Online merchant Caiman Inc., which acquired the Tower.com, the Tower logo
and the company's intellectual property for $4.2 million in a March auction, has big plans for the brand.

That's the word from Caiman Inc. CEO Didier Pilon, who says he plans to relaunch Tower.com as well as open brick-and-mortar superstores in New York
San Francisco and Los Angeles within nine months. In fact, Pilon has turned
to some experts to help revive the Tower brand: he has hired former Tower purchasing executive George Scarlet as director of entertainment purchasing for the company, as well as former Tower buyer Kevin Hawkins.

The company, which currently buys mainly from one-stops and some independent distributors, hopes to convert to buying direct from all independent distributors and the majors, and where appropriate, the labels themselves, sources suggest.

Earlier in the decade, Caiman had a distribution operation too that went Chapter 11. Pilon says he closed that operation and since has been focusing on its online business.

London-based Caiman employs about 200 people, and operates offices in Montreal and Sacramento and has a 48,000 square-foot warehouse in Miami, says Pilon.
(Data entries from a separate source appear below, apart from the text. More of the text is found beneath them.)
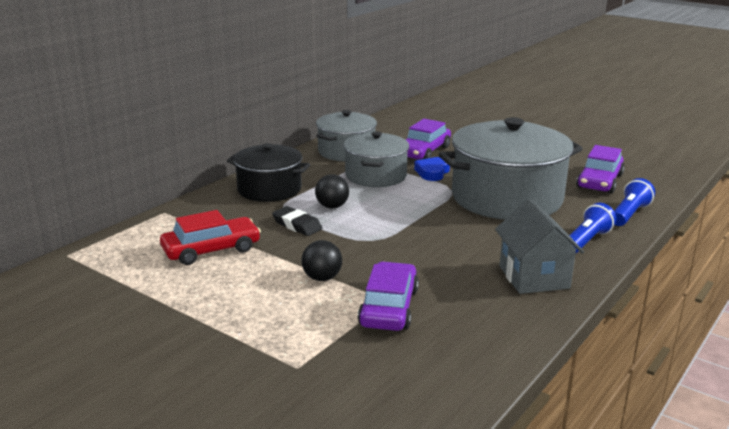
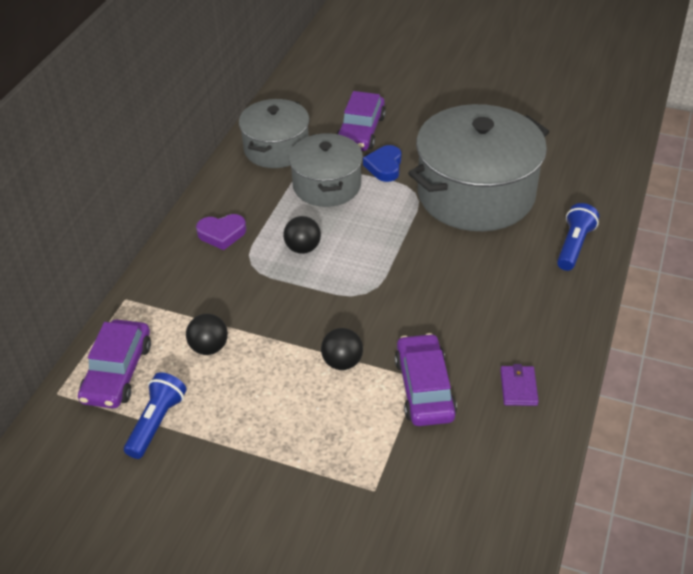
camera: 15 degrees left, 20 degrees up
(211, 250) = (209, 347): red car -> black ball
(269, 189) = (222, 234): black pot -> purple heart
(297, 225) = (280, 287): black eraser -> none
(483, 323) = (518, 387): none -> purple wallet
(534, 277) = (542, 311): grey house -> none
(599, 181) = (558, 146): purple car -> purple car (117, 372)
(629, 214) = (601, 194): blue flashlight -> blue flashlight (156, 423)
Billboard estimates the company's volume at about $150 - $175 million. Tower.com is a good fit for Caiman, which operates its own site at caiman.com. But it also appears to do big business as a participant in the Amazon marketplace. At its peak, Tower.com was generating $25 million in business, but "what I like about it is it still gets 40,000 unique visitors a day," Pilon says.

Since Tower was liquidated, the online store has been operating by a skeleton crew so it has a lot of missing and white pages, but Caiman will fix that. The plan is to launch the cite with brand new technology behind the store and to become the entertainment destination, Pilon says. The store will offer 275,000 CD and DVD titles and some 1.2 million book titles. He also plans to sell vinyl too, and wants to make that one of the sites differentials. "We are best at selling one piece at a time, that's all we know how to do," he says.